Other interactions don't go as well. But when you're rewriting the Bible, you have to be prepared for that.
At one point, some weird fifty-year old man in a Thundercats t-shirt came over and started berating me, mostly for the cover of the zine, which depicts God's right hand descending from Heaven to flick away a shepherd who's bent over to tie his sandal.
"God wouldn't flick people away! He'd never do that! You'd better make sure you're doing right by God," he told me. "I don't know about you, but I want somewhere to go when my meat suit fails!"
My meat suit, on the other hand, was getting hungry, so I left the convention to get some lunch. I could have eaten at one of their concession stands, but as a matter of principle, I'm generally opposed to paying five bucks for a frozen pretzel. The farther I wandered from the Convention into the non-comic themed streets of San Diego, the less receptive people were to my costume. As I wandered aimlessly in search of a grocery store or a Quizno's, I could feel uneasy stares boring through my robe. I could hear a couple of uneasy whispers as I walked past. "Osama bin Laden."
"As Salam Amaykum!" One intrepid middle-aged man in shorts greeted me, smiling.
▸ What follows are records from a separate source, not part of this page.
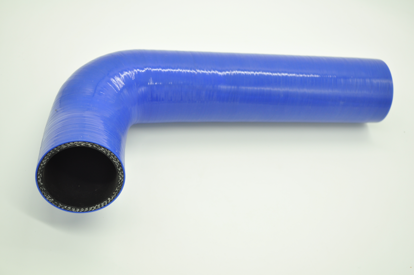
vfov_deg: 25.0
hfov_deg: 36.9
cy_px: 138
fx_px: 620
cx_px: 207
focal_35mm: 54
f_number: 5
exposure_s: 1/100
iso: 320
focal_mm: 36
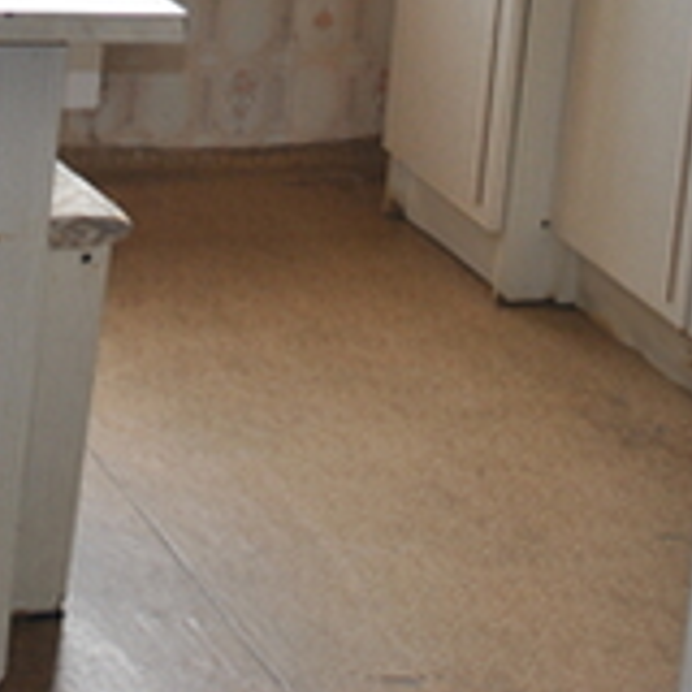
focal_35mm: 126
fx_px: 2850
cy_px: -329
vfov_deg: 13.1
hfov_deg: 13.7
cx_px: 48
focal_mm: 22
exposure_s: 1/80
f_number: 4
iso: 200
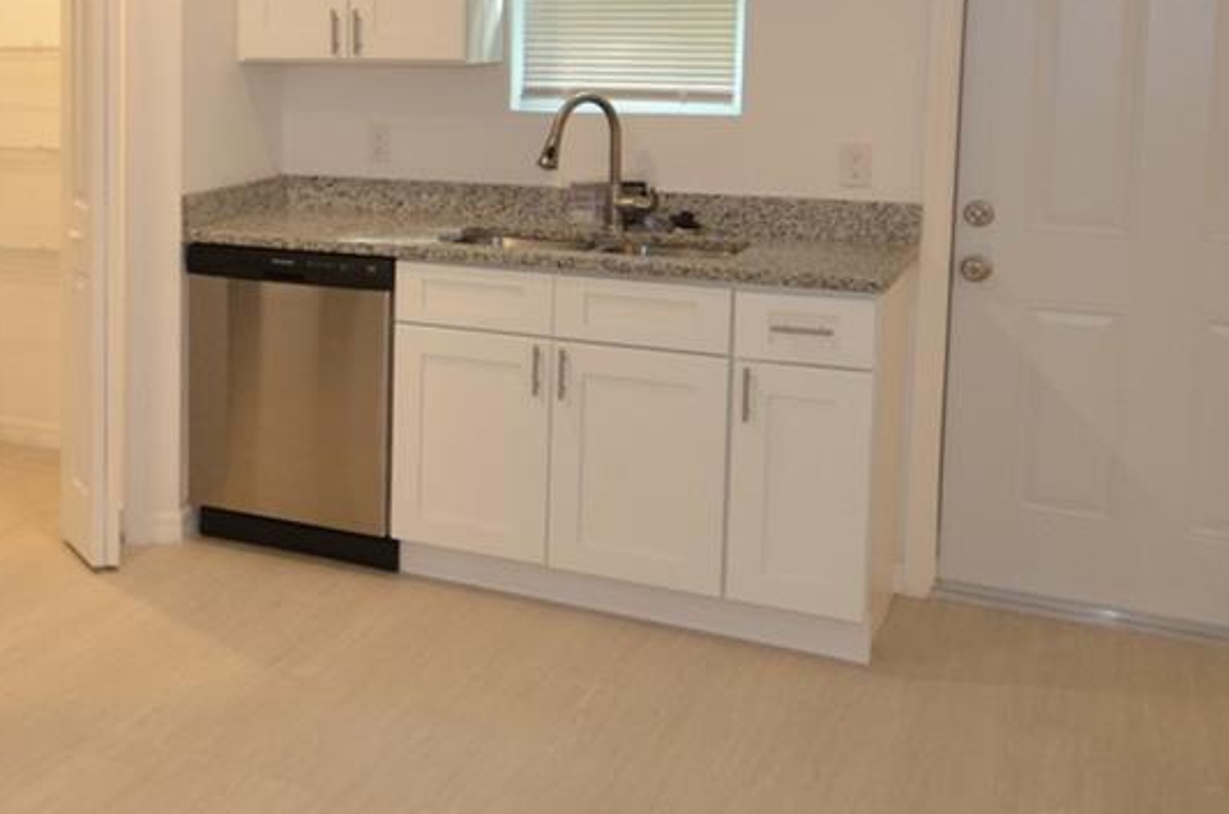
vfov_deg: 29.1
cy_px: 172
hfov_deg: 39.6
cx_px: 60
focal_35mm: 45
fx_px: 1533
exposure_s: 1/60
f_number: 4
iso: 560
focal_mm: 10
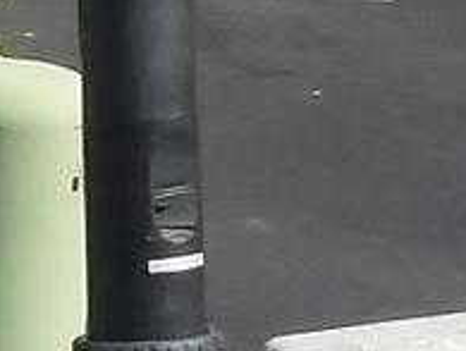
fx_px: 2684
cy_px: -172
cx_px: -423
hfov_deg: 9.4
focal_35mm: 199
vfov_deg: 7.4
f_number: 1.9
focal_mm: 2.91
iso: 50
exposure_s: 1/878
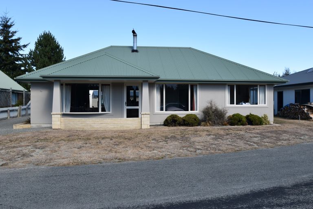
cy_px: 104
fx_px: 261
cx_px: 156
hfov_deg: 61.9
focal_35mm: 30
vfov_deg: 43.6
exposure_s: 1/320
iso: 200
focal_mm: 20
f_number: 9
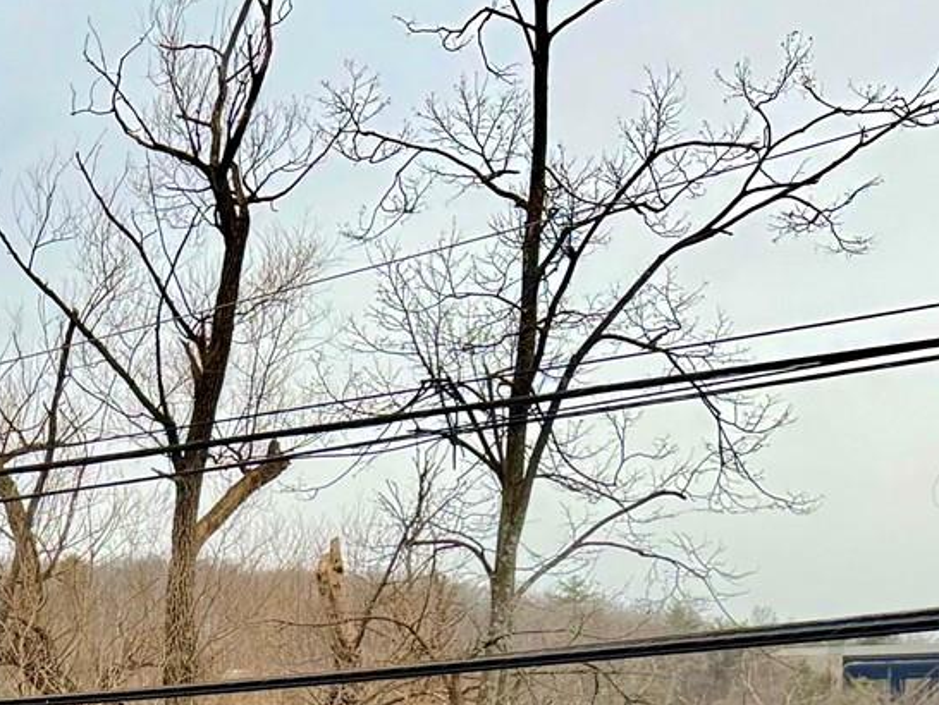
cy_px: 1231
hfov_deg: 20.3
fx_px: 2442
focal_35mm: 90
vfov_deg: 14.6
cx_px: -201
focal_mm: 6.76
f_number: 1.78
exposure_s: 1/864
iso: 80
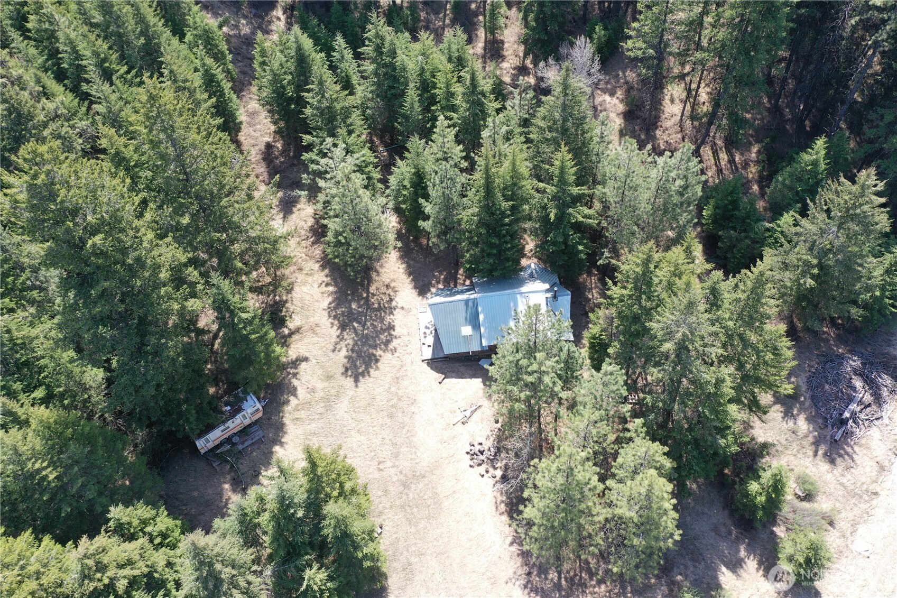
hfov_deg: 65.5
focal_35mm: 28
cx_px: 448
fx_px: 698
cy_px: 299
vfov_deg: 46.4
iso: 100
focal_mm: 10.26
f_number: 4.5
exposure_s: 1/160
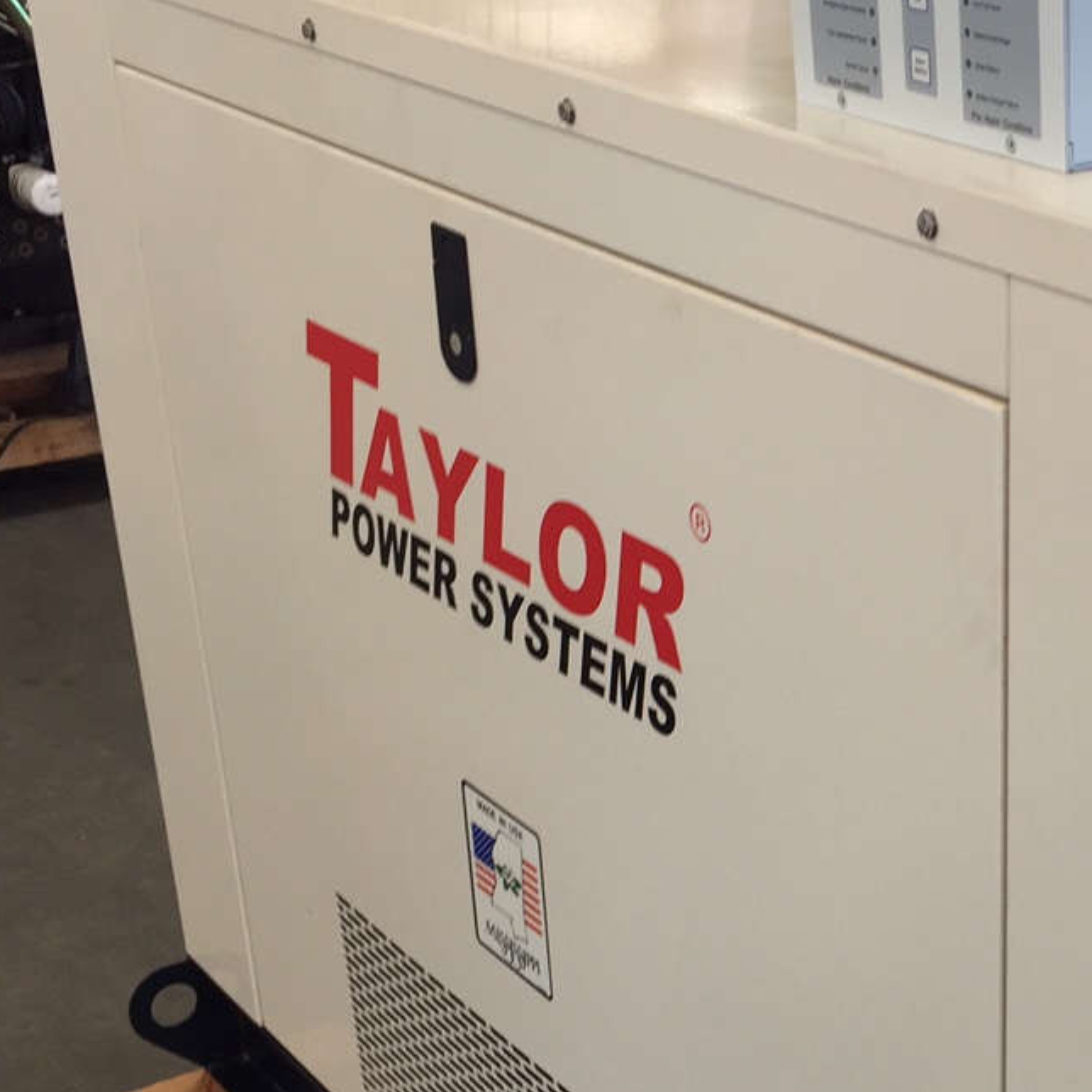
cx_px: 1092
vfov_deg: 26.1
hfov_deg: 25.2
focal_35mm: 65
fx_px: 2320
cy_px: 846
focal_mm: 4.15
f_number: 2.2
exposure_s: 1/60
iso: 32
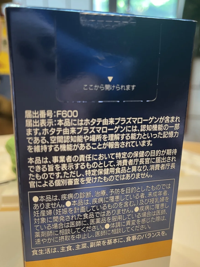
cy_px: 135
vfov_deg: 58.3
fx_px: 239
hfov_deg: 45.4
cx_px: 112
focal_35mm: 31
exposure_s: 1/50
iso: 125
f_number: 1.6
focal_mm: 5.1
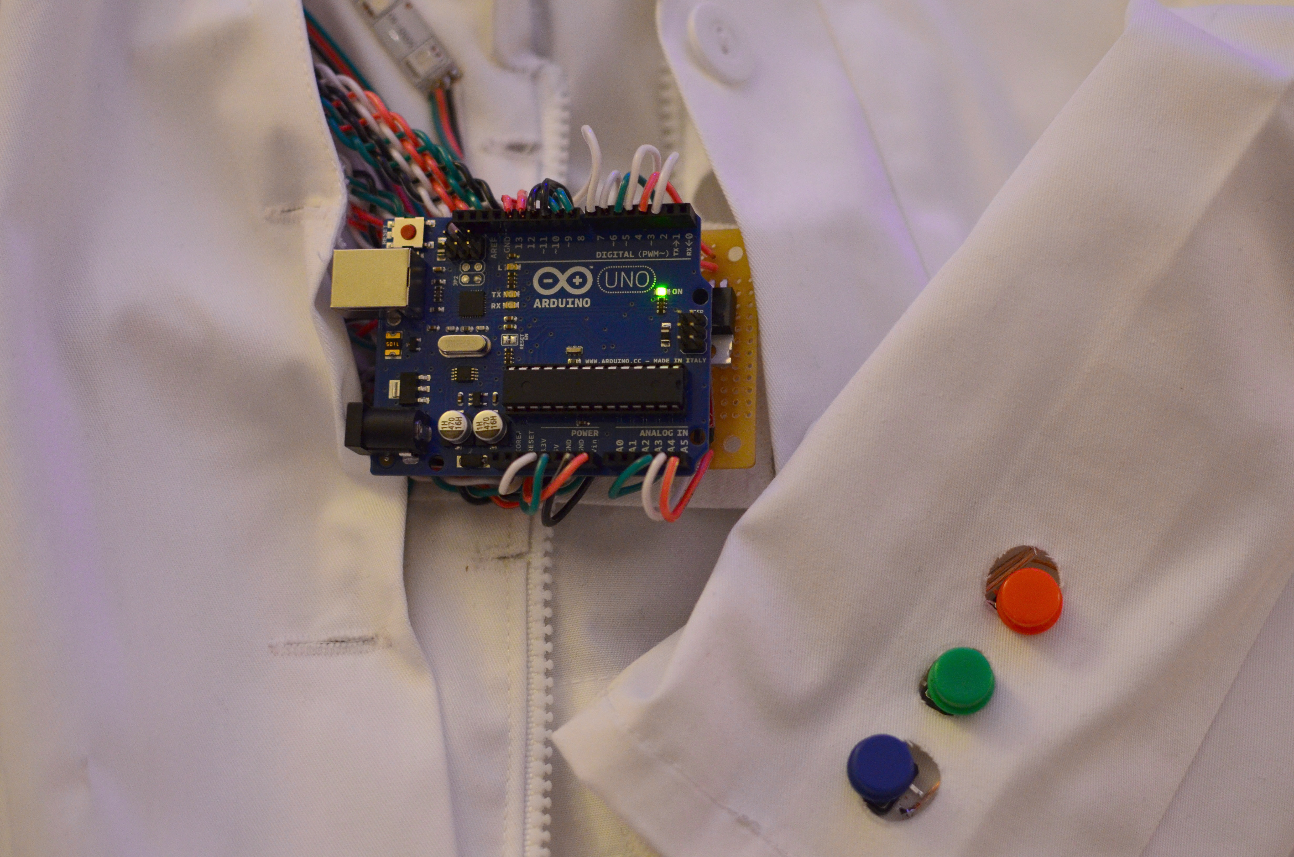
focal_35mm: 52
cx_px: 647
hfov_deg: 37.9
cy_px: 428
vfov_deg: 25.6
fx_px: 1883
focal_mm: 35
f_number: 2.5
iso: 1600
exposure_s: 1/125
Religious perception is a powerfully evocative force in this country. I wasn't really trying to say anything with my generic Bible character costume, it was just a gimmick to help me sell my book. But it's so fundamental to many people's sense of identity, that they can't help but try to find a role for you in their imaginary battle between good and evil. Which is sort of why I'm writing the book in the first place. As I say in the Introduction, the Bible is a sort of religious hot dog. People eat it on faith, not really knowing what it's made of. But if you're going to base your worldview, your politics and your major life decisions based on what it says, then you owe it to yourself to at least know what's in the hot dog.